[Start of Attachment]

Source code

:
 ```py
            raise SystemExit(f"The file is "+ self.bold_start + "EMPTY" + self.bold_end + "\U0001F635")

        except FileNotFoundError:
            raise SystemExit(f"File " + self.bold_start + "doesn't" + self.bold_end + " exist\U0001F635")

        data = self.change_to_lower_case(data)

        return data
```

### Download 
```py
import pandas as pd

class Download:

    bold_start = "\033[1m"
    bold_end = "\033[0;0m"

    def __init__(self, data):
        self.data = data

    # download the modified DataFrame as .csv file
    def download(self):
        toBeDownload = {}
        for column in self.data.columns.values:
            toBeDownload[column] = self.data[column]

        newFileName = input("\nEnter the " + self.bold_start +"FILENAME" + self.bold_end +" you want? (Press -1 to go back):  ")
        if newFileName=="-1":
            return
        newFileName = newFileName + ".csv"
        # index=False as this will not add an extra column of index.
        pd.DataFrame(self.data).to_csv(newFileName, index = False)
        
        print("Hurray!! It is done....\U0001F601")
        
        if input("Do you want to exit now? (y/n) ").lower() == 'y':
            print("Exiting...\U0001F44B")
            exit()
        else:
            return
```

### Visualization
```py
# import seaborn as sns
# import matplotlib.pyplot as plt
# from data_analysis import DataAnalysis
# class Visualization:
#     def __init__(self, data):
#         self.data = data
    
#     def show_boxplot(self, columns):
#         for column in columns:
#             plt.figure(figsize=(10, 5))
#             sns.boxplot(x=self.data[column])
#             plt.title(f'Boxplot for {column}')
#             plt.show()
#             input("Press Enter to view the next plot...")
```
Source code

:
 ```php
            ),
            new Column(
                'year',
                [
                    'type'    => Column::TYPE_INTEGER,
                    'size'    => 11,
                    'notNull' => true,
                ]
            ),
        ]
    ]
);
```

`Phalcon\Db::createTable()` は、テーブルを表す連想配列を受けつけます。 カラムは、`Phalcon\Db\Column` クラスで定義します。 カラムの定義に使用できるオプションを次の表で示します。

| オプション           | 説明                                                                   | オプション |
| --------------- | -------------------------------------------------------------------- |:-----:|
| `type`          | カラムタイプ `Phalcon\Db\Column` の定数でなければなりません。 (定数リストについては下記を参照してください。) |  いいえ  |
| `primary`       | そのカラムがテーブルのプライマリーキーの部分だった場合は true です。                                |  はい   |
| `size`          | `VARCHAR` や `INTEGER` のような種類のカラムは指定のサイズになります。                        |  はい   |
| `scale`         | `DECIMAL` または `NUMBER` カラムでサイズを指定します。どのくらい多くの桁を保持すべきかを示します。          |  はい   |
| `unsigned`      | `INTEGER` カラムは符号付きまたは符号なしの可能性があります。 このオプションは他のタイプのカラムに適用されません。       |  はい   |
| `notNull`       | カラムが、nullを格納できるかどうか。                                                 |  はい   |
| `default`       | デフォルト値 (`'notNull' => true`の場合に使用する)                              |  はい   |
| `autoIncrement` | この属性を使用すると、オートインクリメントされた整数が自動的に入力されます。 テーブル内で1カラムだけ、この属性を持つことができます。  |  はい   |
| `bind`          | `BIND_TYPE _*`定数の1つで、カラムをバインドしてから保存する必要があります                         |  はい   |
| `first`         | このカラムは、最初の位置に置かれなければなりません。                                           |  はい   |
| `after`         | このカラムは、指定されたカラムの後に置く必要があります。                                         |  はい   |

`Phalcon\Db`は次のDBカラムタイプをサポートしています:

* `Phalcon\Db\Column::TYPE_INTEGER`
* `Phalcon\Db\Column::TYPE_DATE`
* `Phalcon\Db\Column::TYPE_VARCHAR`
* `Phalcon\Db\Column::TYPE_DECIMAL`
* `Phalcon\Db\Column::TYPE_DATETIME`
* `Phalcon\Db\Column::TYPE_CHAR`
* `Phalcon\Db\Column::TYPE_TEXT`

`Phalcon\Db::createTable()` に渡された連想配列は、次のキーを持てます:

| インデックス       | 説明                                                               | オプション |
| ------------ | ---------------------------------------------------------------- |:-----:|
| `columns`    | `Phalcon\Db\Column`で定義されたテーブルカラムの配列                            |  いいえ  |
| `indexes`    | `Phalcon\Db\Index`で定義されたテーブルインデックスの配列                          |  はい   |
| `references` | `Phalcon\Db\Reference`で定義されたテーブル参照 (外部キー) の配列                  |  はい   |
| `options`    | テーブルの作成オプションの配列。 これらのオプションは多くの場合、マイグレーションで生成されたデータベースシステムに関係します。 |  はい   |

[End of Attachment]

## Work task
Would you retype the records above without changing a word?

## Output
Source code

:
 ```py
            raise SystemExit(f"The file is "+ self.bold_start + "EMPTY" + self.bold_end + "\U0001F635")

        except FileNotFoundError:
            raise SystemExit(f"File " + self.bold_start + "doesn't" + self.bold_end + " exist\U0001F635")

        data = self.change_to_lower_case(data)

        return data
```

### Download 
```py
import pandas as pd

class Download:

    bold_start = "\033[1m"
    bold_end = "\033[0;0m"

    def __init__(self, data):
        self.data = data

    # download the modified DataFrame as .csv file
    def download(self):
        toBeDownload = {}
        for column in self.data.columns.values:
            toBeDownload[column] = self.data[column]

        newFileName = input("\nEnter the " + self.bold_start +"FILENAME" + self.bold_end +" you want? (Press -1 to go back):  ")
        if newFileName=="-1":
            return
        newFileName = newFileName + ".csv"
        # index=False as this will not add an extra column of index.
        pd.DataFrame(self.data).to_csv(newFileName, index = False)
        
        print("Hurray!! It is done....\U0001F601")
        
        if input("Do you want to exit now? (y/n) ").lower() == 'y':
            print("Exiting...\U0001F44B")
            exit()
        else:
            return
```

### Visualization
```py
# import seaborn as sns
# import matplotlib.pyplot as plt
# from data_analysis import DataAnalysis
# class Visualization:
#     def __init__(self, data):
#         self.data = data
    
#     def show_boxplot(self, columns):
#         for column in columns:
#             plt.figure(figsize=(10, 5))
#             sns.boxplot(x=self.data[column])
#             plt.title(f'Boxplot for {column}')
#             plt.show()
#             input("Press Enter to view the next plot...")
```
Source code

:
 ```php
            ),
            new Column(
                'year',
                [
                    'type'    => Column::TYPE_INTEGER,
                    'size'    => 11,
                    'notNull' => true,
                ]
            ),
        ]
    ]
);
```

`Phalcon\Db::createTable()` は、テーブルを表す連想配列を受けつけます。 カラムは、`Phalcon\Db\Column` クラスで定義します。 カラムの定義に使用できるオプションを次の表で示します。

| オプション           | 説明                                                                   | オプション |
| --------------- | -------------------------------------------------------------------- |:-----:|
| `type`          | カラムタイプ `Phalcon\Db\Column` の定数でなければなりません。 (定数リストについては下記を参照してください。) |  いいえ  |
| `primary`       | そのカラムがテーブルのプライマリーキーの部分だった場合は true です。                                |  はい   |
| `size`          | `VARCHAR` や `INTEGER` のような種類のカラムは指定のサイズになります。                        |  はい   |
| `scale`         | `DECIMAL` または `NUMBER` カラムでサイズを指定します。どのくらい多くの桁を保持すべきかを示します。          |  はい   |
| `unsigned`      | `INTEGER` カラムは符号付きまたは符号なしの可能性があります。 このオプションは他のタイプのカラムに適用されません。       |  はい   |
| `notNull`       | カラムが、nullを格納できるかどうか。                                                 |  はい   |
| `default`       | デフォルト値 (`'notNull' => true`の場合に使用する)                              |  はい   |
| `autoIncrement` | この属性を使用すると、オートインクリメントされた整数が自動的に入力されます。 テーブル内で1カラムだけ、この属性を持つことができます。  |  はい   |
| `bind`          | `BIND_TYPE _*`定数の1つで、カラムをバインドしてから保存する必要があります                         |  はい   |
| `first`         | このカラムは、最初の位置に置かれなければなりません。                                           |  はい   |
| `after`         | このカラムは、指定されたカラムの後に置く必要があります。                                         |  はい   |

`Phalcon\Db`は次のDBカラムタイプをサポートしています:

* `Phalcon\Db\Column::TYPE_INTEGER`
* `Phalcon\Db\Column::TYPE_DATE`
* `Phalcon\Db\Column::TYPE_VARCHAR`
* `Phalcon\Db\Column::TYPE_DECIMAL`
* `Phalcon\Db\Column::TYPE_DATETIME`
* `Phalcon\Db\Column::TYPE_CHAR`
* `Phalcon\Db\Column::TYPE_TEXT`

`Phalcon\Db::createTable()` に渡された連想配列は、次のキーを持てます:

| インデックス       | 説明                                                               | オプション |
| ------------ | ---------------------------------------------------------------- |:-----:|
| `columns`    | `Phalcon\Db\Column`で定義されたテーブルカラムの配列                            |  いいえ  |
| `indexes`    | `Phalcon\Db\Index`で定義されたテーブルインデックスの配列                          |  はい   |
| `references` | `Phalcon\Db\Reference`で定義されたテーブル参照 (外部キー) の配列                  |  はい   |
| `options`    | テーブルの作成オプションの配列。 これらのオプションは多くの場合、マイグレーションで生成されたデータベースシステムに関係します。 |  はい   |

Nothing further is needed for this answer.